Zugleich begann der Präsident, weitere Kooperationsabkommen mit befreundeten Staaten wie Kuba, Venezuela und Bolivien abzuschließen. Am wichtigsten ist wohl der Beitritt Nicaraguas zur bolivarianischen Alternative für die Amerikas (ALBA), dem das Parlament allerdings noch zustimmen muss. ALBA wurde 2004 von Kuba und Venezuela gegründet, und unter Präsident Evo Morales trat auch Bolivien dem Bündnis bei, das Kooperation – nicht Konkurrenz – in den Vordergrund der Beziehungen zwischen den Staaten stellt.
Was die Unterstützung durch Kuba und Venezuela genau bedeutet, wird sich noch zeigen müssen. Die derzeitige Hilfe Venezuelas, vor allem bei der Bewältigung der schon rund ein Jahr andauernden Energiekrise Nicaraguas, hat bereits zu einem merklichen Rückgang der Stromausfälle geführt. Venezuela liefert Öl zu Preisen weit unter Weltmarktniveau, darüber hinaus wurde bereits mit der Errichtung von Kraftwerken aus Venezuela begonnen.
Über eine neue Filiale einer staatlichen venezolanischen Bank werden Kleinkredite an kleine landwirtschaftliche Produzenten verteilt. Die Rückzahlungspflicht setzt erst nach zwei Jahren ein, der Zinssatz ist extrem niedrig und bewegt sich mit zwei Prozent weit unter der Inflationsrate. Für das erste Jahr stehen 20 Millionen Dollar zur Verfügung, mit deren Hilfe die landwirtschaftliche Produktion angekurbelt werden soll. Dieses Ziel wird auch mit dem Programm »Hambre Cero« (Null Hunger) verfolgt, das Kredite im Gesamtumfang von 30 Millionen Dollar jährlich für besonders arme Kleinbauern vorsieht. Außerdem wolle man die Familien in Anbau und Viehzucht schulen, erklärt der Leiter des Programms Orlando Nuñez.
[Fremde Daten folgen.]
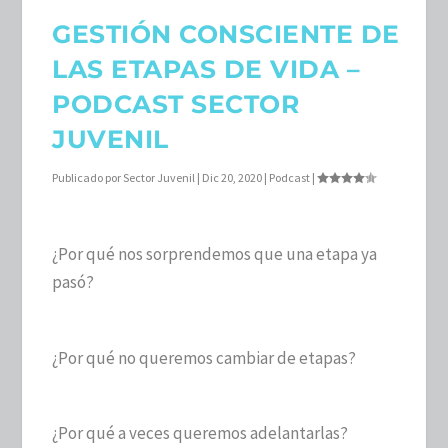
GESTIÓN CONSCIENTE DE
LAS ETAPAS DE VIDA –
PODCAST SECTOR
JUVENIL
Publicado por
Sector Juvenil
|
Dic 20, 2020
|
Podcast
|
¿Por qué nos sorprendemos que una etapa ya
pasó?
¿Por qué no queremos cambiar de etapas?
¿Por qué a veces queremos adelantarlas?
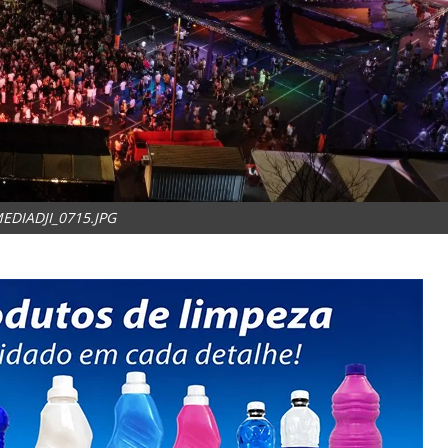
EDIADJI_0715.JPG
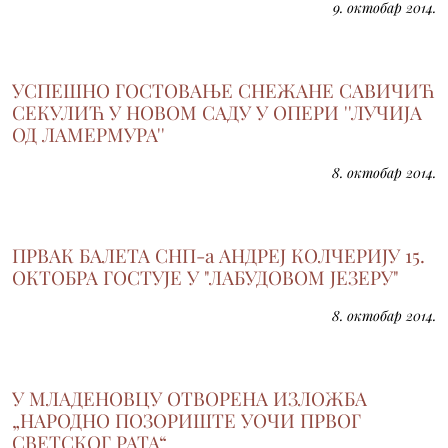
9. октобар 2014.
УСПЕШНО ГОСТОВАЊЕ СНЕЖАНЕ САВИЧИЋ
СЕКУЛИЋ У НОВОМ САДУ У ОПЕРИ ''ЛУЧИЈА
ОД ЛАМЕРМУРА''
8. октобар 2014.
ПРВАК БАЛЕТА СНП-а АНДРЕЈ КОЛЧЕРИЈУ 15.
ОКТОБРА ГОСТУЈЕ У "ЛАБУДОВОМ ЈЕЗЕРУ"
8. октобар 2014.
У МЛАДЕНОВЦУ ОТВОРЕНА ИЗЛОЖБА
„НАРОДНО ПОЗОРИШТЕ УОЧИ ПРВОГ
СВЕТСКОГ РАТА“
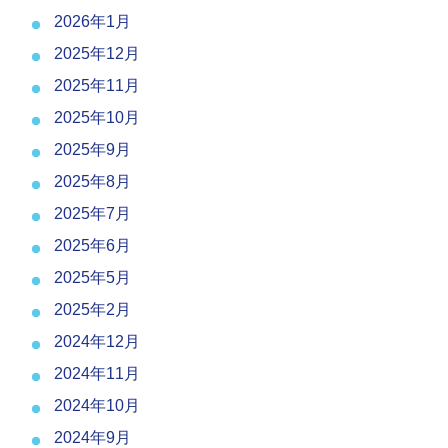
2026年1月
2025年12月
2025年11月
2025年10月
2025年9月
2025年8月
2025年7月
2025年6月
2025年5月
2025年2月
2024年12月
2024年11月
2024年10月
2024年9月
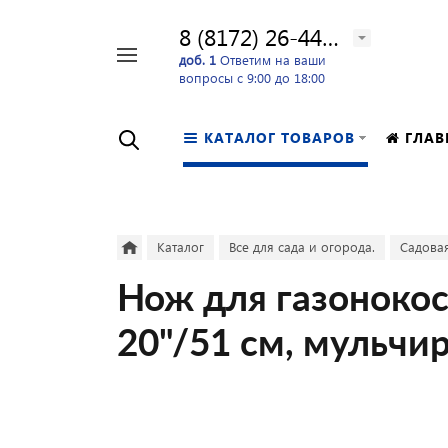
8 (8172) 26-44-24
Например,
доб. 1
Ответим на ваши
вопросы с 9:00 до 18:00
перфоратор
Найти
в каталоге
КАТАЛОГ ТОВАРОВ
ГЛАВ
Каталог
Все для сада и огорода.
Садовая
Нож для газоноко
20"/51 см, мульч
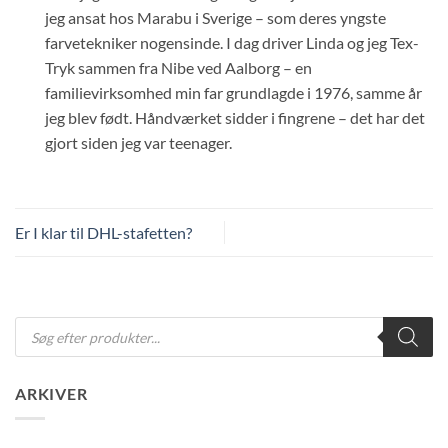
jeg ansat hos Marabu i Sverige – som deres yngste
farvetekniker nogensinde. I dag driver Linda og jeg Tex-
Tryk sammen fra Nibe ved Aalborg – en
familievirksomhed min far grundlagde i 1976, samme år
jeg blev født. Håndværket sidder i fingrene – det har det
gjort siden jeg var teenager.
Er I klar til DHL-stafetten?
Products
search
ARKIVER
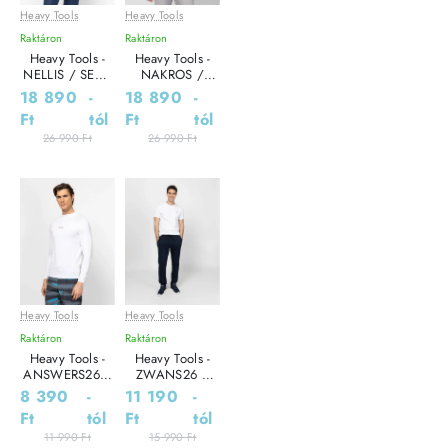
Heavy Tools
Heavy Tools
Leárazás
Leárazás
Raktáron
Raktáron
Heavy Tools -
Heavy Tools -
NELLIS / SEA -
NAKROS /
Női kabát
NAVY - Férfi
18 890
-
18 890
-
dzseki
Ft
tól
Ft
tól
26 990 Ft
26 990 Ft
Heavy Tools
Heavy Tools
Leárazás
Leárazás
Raktáron
Raktáron
Heavy Tools -
Heavy Tools -
ANSWERS26 /
ZWANS26 /
WHITE -
NAVY - Férfi
8 390
-
11 190
-
Technikai Férfi
melegítő nadrág
Ft
tól
Ft
tól
póló
11 990 Ft
15 990 Ft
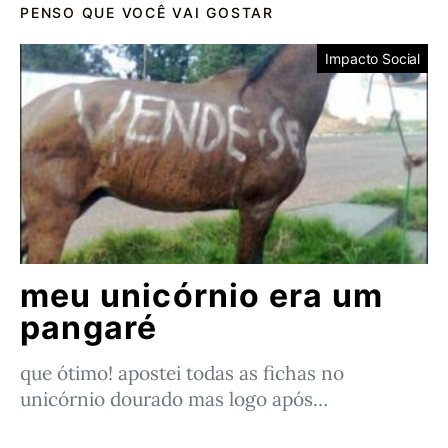
PENSO QUE VOCÊ VAI GOSTAR
Impacto Social
meu unicórnio era um
pangaré
que ótimo! apostei todas as fichas no
unicórnio dourado mas logo após…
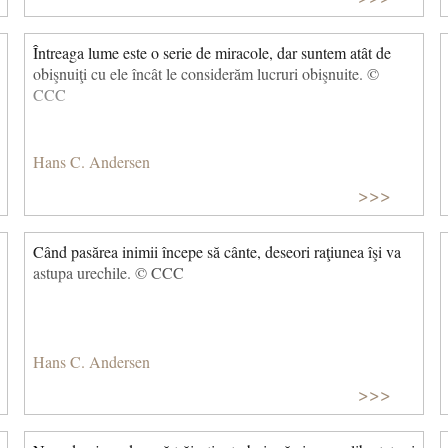
Întreaga lume este o serie de miracole, dar suntem atât de
obişnuiţi cu ele încât le considerăm lucruri obişnuite. ©
CCC
Hans C. Andersen
>>>
Când pasărea inimii începe să cânte, deseori raţiunea îşi va
astupa urechile. © CCC
Hans C. Andersen
>>>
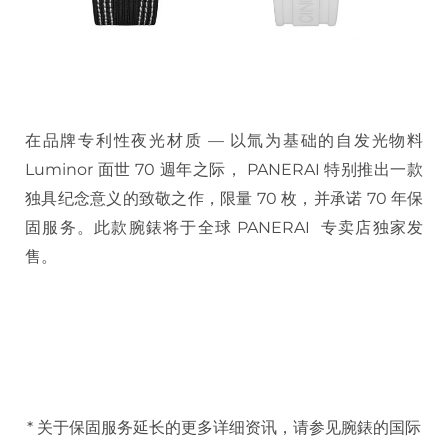
在品牌专利性夜光材质 — 以氚为基础的自发光物料
Luminor 面世 70 週年之际， PANERAI 特别推出一款
独具纪念意义的致敬之作，限量 70 枚，并承诺 70 年保
固服务。此款腕錶将于全球 PANERAI 专卖店独家发
售。
* 关于保固服务延长的更多详细资讯，请参见腕錶的国际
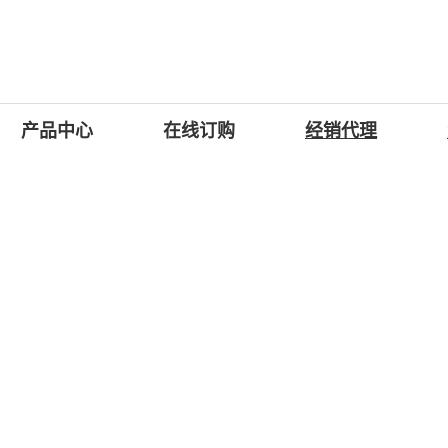
产品中心
在线订购
经销代理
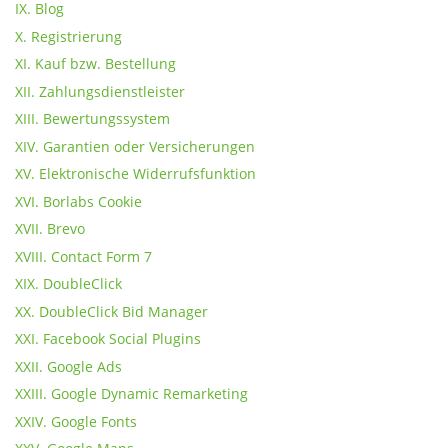
IX. Blog
X. Registrierung
XI. Kauf bzw. Bestellung
XII. Zahlungsdienstleister
XIII. Bewertungssystem
XIV. Garantien oder Versicherungen
XV. Elektronische Widerrufsfunktion
XVI. Borlabs Cookie
XVII. Brevo
XVIII. Contact Form 7
XIX. DoubleClick
XX. DoubleClick Bid Manager
XXI. Facebook Social Plugins
XXII. Google Ads
XXIII. Google Dynamic Remarketing
XXIV. Google Fonts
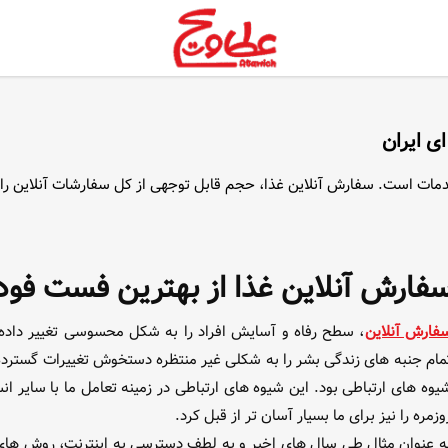
ی ایران
خدمات است. سفارش آنلاین غذا، حجم قابل توجهی از کل سفارشات آنلاین را د
فارش آنلاین غذا از بهترین فست فود ز
فارش آنلاین
، سطح رفاه و آسایش افراد را به شکل محسوسی تغییر داده 
مام جنبه های زندگی بشر را به شکلی غیر منتظره دستخوش تغییرات گسترده ک
یوه های ارتباطی بود. این شیوه های ارتباطی در زمینه تعامل ما با سایر ان
وزمره را نیز برای ما بسیار آسان تر از قبل کرد.
ه عنوان مثال طی سال های اخیر و به لطف دسترسی به اینترنت، روش های 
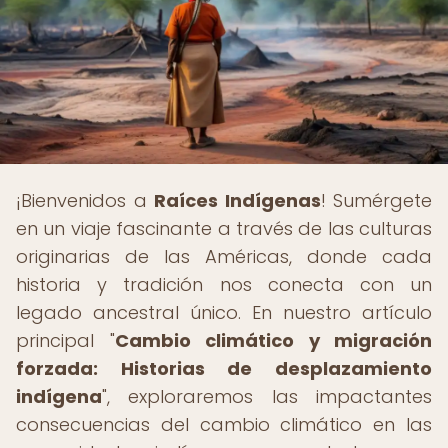
¡Bienvenidos a
Raíces Indígenas
! Sumérgete
en un viaje fascinante a través de las culturas
originarias de las Américas, donde cada
historia y tradición nos conecta con un
legado ancestral único. En nuestro artículo
principal "
Cambio climático y migración
forzada: Historias de desplazamiento
indígena
", exploraremos las impactantes
consecuencias del cambio climático en las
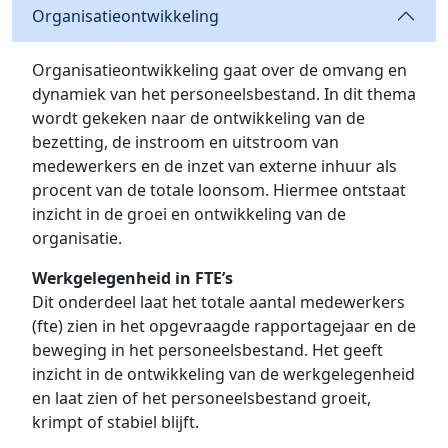
Organisatieontwikkeling
Organisatieontwikkeling gaat over de omvang en
dynamiek van het personeelsbestand. In dit thema
wordt gekeken naar de ontwikkeling van de
bezetting, de instroom en uitstroom van
medewerkers en de inzet van externe inhuur als
procent van de totale loonsom. Hiermee ontstaat
inzicht in de groei en ontwikkeling van de
organisatie.
Werkgelegenheid in FTE’s
Dit onderdeel laat het totale aantal medewerkers
(fte) zien in het opgevraagde rapportagejaar en de
beweging in het personeelsbestand. Het geeft
inzicht in de ontwikkeling van de werkgelegenheid
en laat zien of het personeelsbestand groeit,
krimpt of stabiel blijft.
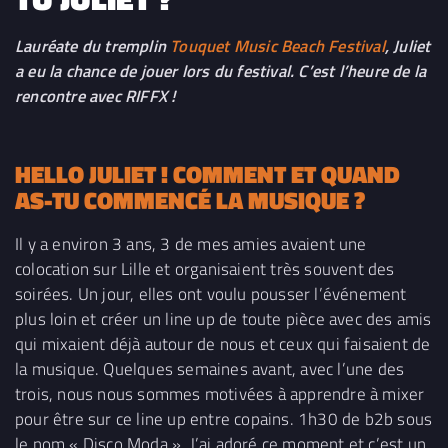
Lauréate du tremplin
Touquet Music Beach Festival
, Juliet
a eu la chance de jouer lors du festival. C’est l’heure de la
rencontre avec RIFFX !
HELLO JULIET ! COMMENT ET QUAND
AS-TU COMMENCÉ LA MUSIQUE ?
Il y a environ 3 ans, 3 de mes amies avaient une
colocation sur Lille et organisaient très souvent des
soirées. Un jour, elles ont voulu pousser l’événement
plus loin et créer un line up de toute pièce avec des amis
qui mixaient déjà autour de nous et ceux qui faisaient de
la musique. Quelques semaines avant, avec l’une des
trois, nous nous sommes motivées à apprendre à mixer
pour être sur ce line up entre copains. 1h30 de b2b sous
le nom « Disco Moda ». J’ai adoré ce moment et c’est un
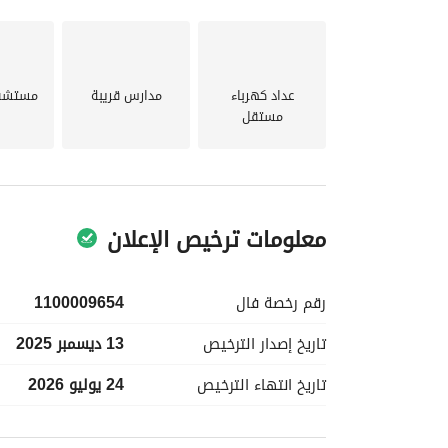
عداد كهرباء
مدارس قريبة
مستشفي
مستقل
معلومات ترخيص الإعلان
رقم رخصة
فال
1100009654
تاريخ إصدار
الترخيص
13 ديسمبر 2025
تاريخ انتهاء
الترخيص
24 يوليو 2026
معلومات مسؤول الإعلان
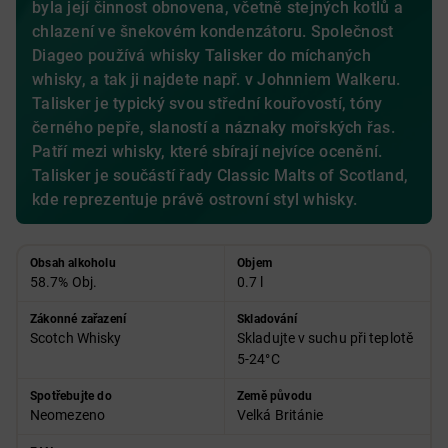
byla její činnost obnovena, včetně stejných kotlů a
chlazení ve šnekovém kondenzátoru. Společnost
Diageo používá whisky Talisker do míchaných
whisky, a tak ji najdete např. v Johnniem Walkeru.
Talisker je typický svou střední kouřovostí, tóny
černého pepře, slaností a náznaky mořských řas.
Patří mezi whisky, které sbírají nejvíce ocenění.
Talisker je součástí řady Classic Malts of Scotland,
kde reprezentuje právě ostrovní styl whisky.
Obsah alkoholu
Objem
58.7% Obj.
0.7 l
Zákonné zařazení
Skladování
Scotch Whisky
Skladujte v suchu při teplotě
5-24°C
Spotřebujte do
Země původu
Neomezeno
Velká Británie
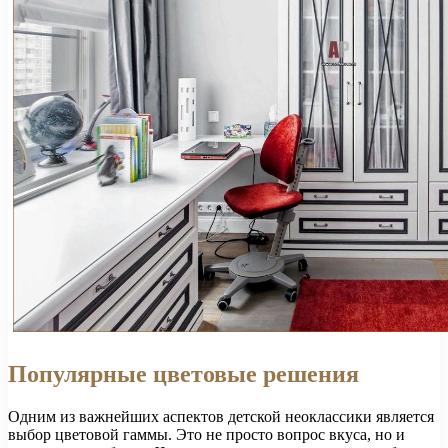
Популярные цветовые решения
Одним из важнейших аспектов детской неоклассики является
выбор цветовой гаммы. Это не просто вопрос вкуса, но и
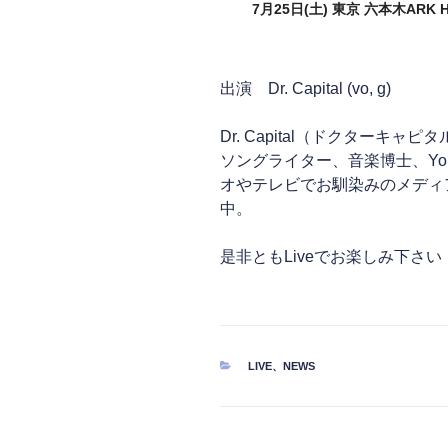
7月25日(土) 東京 六本木ARK
出演 Dr. Capital (vo, g)
Dr. Capital（ドクターキ
ソングライター、音楽博士、Yo
オやテレビでお馴染みのメディア
中。
是非ともLiveでお楽しみ下さい
カ
LIVE
、
NEWS
テ
ゴ
リ
ー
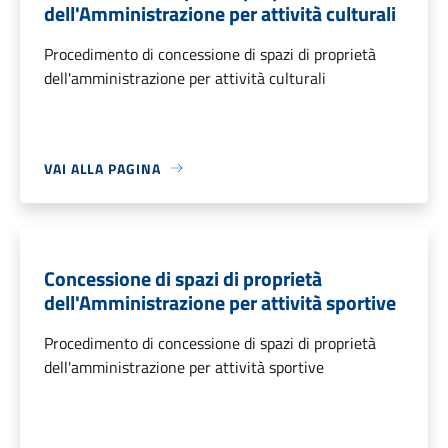
dell'Amministrazione per attività culturali
Procedimento di concessione di spazi di proprietà
dell'amministrazione per attività culturali
VAI ALLA PAGINA
Concessione di spazi di proprietà
dell'Amministrazione per attività sportive
Procedimento di concessione di spazi di proprietà
dell'amministrazione per attività sportive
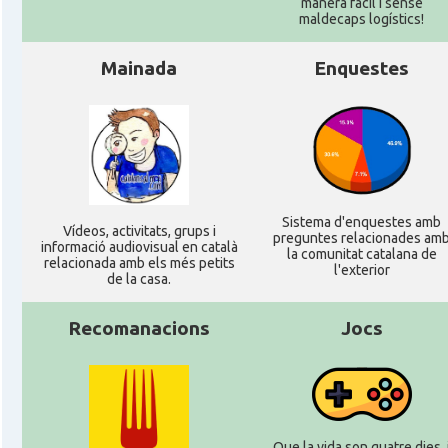
manera fàcil i sense
maldecaps logí­stics!
Mainada
Enquestes
Sistema d'enquestes amb
Ví­deos, activitats, grups i
preguntes relacionades am
informació audiovisual en català
la comunitat catalana de
relacionada amb els més petits
l'exterior
de la casa.
Recomanacions
Jocs
Que la vida son quatre dies, 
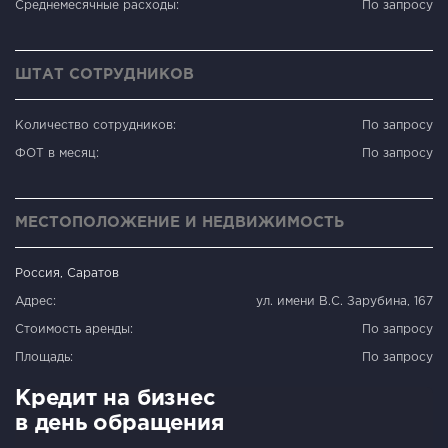
Среднемесячные расходы:
По запросу
ШТАТ СОТРУДНИКОВ
Количество сотрудников:
По запросу
ФОТ в месяц:
По запросу
МЕСТОПОЛОЖЕНИЕ И НЕДВИЖИМОСТЬ
Россия, Саратов
Адрес:
ул. имени В.С. Зарубина, 167
Стоимость аренды:
По запросу
Площадь:
По запросу
Кредит на бизнес
в день обращения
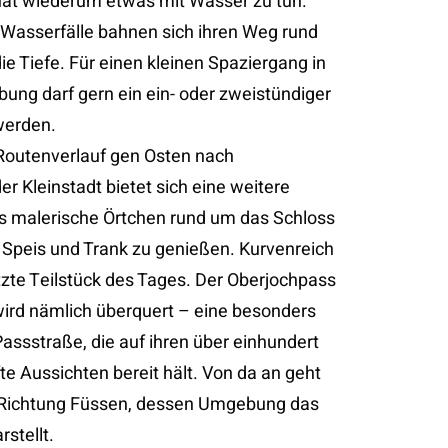
at wiederum etwas mit Wasser zu tun.
Wasserfälle bahnen sich ihren Weg rund
die Tiefe. Für einen kleinen Spaziergang in
ung darf gern ein ein- oder zweistündiger
werden.
 Routenverlauf gen Osten nach
r Kleinstadt bietet sich eine weitere
s malerische Örtchen rund um das Schloss
Speis und Trank zu genießen. Kurvenreich
tzte Teilstück des Tages. Der Oberjochpass
ird nämlich überquert – eine besonders
ssstraße, die auf ihren über einhundert
e Aussichten bereit hält. Von da an geht
 Richtung Füssen, dessen Umgebung das
rstellt.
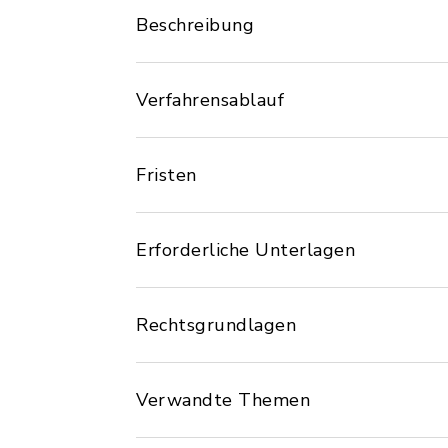
Beschreibung
Verfahrensablauf
Fristen
Erforderliche Unterlagen
Rechtsgrundlagen
Verwandte Themen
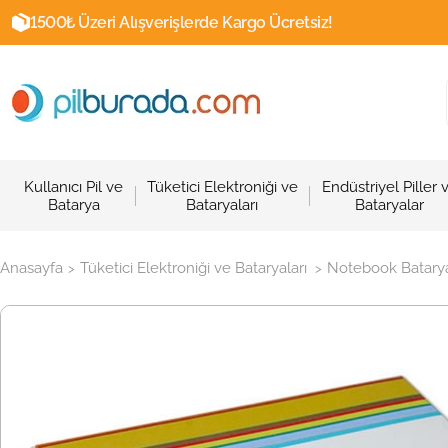
1500₺ Üzeri Alışverişlerde Kargo Ücretsiz!
Kullanıcı Pil ve
Tüketici Elektroniği ve
Endüstriyel Piller 
Batarya
Bataryaları
Bataryalar
Anasayfa
Tüketici Elektroniği ve Bataryaları
Notebook Batarya
>
>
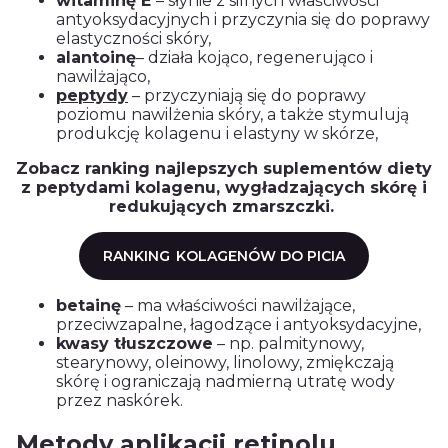
witaminę E
– słynie z silnych właściwości
antyoksydacyjnych i przyczynia się do poprawy
elastyczności skóry,
alantoinę
– działa kojąco, regenerująco i
nawilżająco,
peptydy
– przyczyniają się do poprawy
poziomu nawilżenia skóry, a także stymulują
produkcję kolagenu i elastyny w skórze,
Zobacz ranking najlepszych suplementów diety
z peptydami kolagenu, wygładzających skórę i
redukujących zmarszczki.
RANKING
KOLAGENÓW DO PICIA
betainę
– ma właściwości nawilżające,
przeciwzapalne, łagodzące i antyoksydacyjne,
kwasy tłuszczowe
– np. palmitynowy,
stearynowy, oleinowy, linolowy, zmiękczają
skórę i ograniczają nadmierną utratę wody
przez naskórek.
Metody aplikacji retinolu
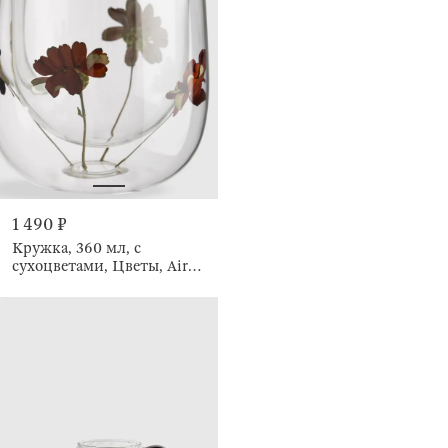
1 490 ₽
Кружка, 360 мл, с
сухоцветами, Цветы, Air
decor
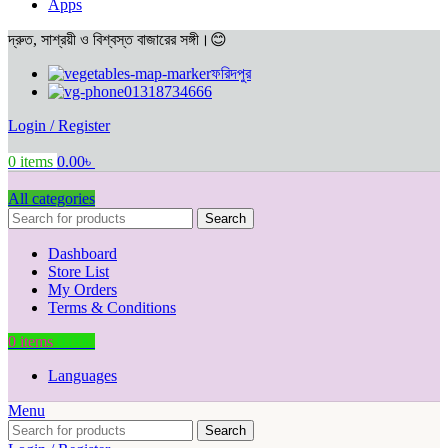
Apps
দ্রুত, সাশ্রয়ী ও বিশ্বস্ত বাজারের সঙ্গী।😊
ফরিদপুর
01318734666
Login / Register
0
items
0.00
৳
All categories
Search
Dashboard
Store List
My Orders
Terms & Conditions
0
items
0.00
৳
Languages
Menu
Search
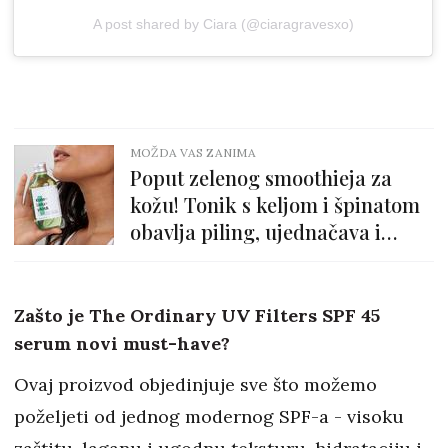
A post shared by Ciara (@ciaragravesxo)
MOŽDA VAS ZANIMA
Poput zelenog smoothieja za
kožu! Tonik s keljom i špinatom
obavlja piling, ujednačava i
njeguje lice
Zašto je The Ordinary UV Filters SPF 45
serum novi must-have?
Ovaj proizvod objedinjuje sve što možemo
poželjeti od jednog modernog SPF-a - visoku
In Nicaragua gebe es viele verarmte Bauern, die zwar Land haben, bisher jedoch über keinen Zugang zu günstigen Krediten verfügten.
Kritisiert wird die Regierung vor allem wegen ihres von vielen als autoritär empfundenen Stils. Nicht nur Liberale und Konservative kritisieren Daniel Ortega. Auch Mario Guiterrez von der Coordinadora Civil, einem losen Zusammenschluss verschiedener nicaraguanischer Organisationen, beanstandet die absolute Kontrolle der FSLN durch das Caudillo-Pärchen (gemeint sind Daniel Ortega und seine einflussreiche Ehefrau Rosario Murillo). Dass die FSLN-Fraktion für das völlige Abtreibungsverbot gestimmt habe, sei nur ein Beispiel für den puren Machtwillen Ortegas.
Gleichwohl verspricht der neue Präsident mehr direkte Demokratie und die Einrichtung von Räten, in die alle gesellschaftlichen Gruppen einbezogen werden sollen. Nach Aussage Ortegas soll die Regierung dazu verpflichtet werden, die Entscheidungen dieser Räte dem Nationalparlament vorzulegen. Beobachter fürchten jedoch eine sandinistische Dominanz in diesen »Consejos« und stellen die Verfassungsmäßigkeit der Vorhaben Ortegas in Frage. Für Diskussionsstoff ist in Nicaragua also weiter gesorgt.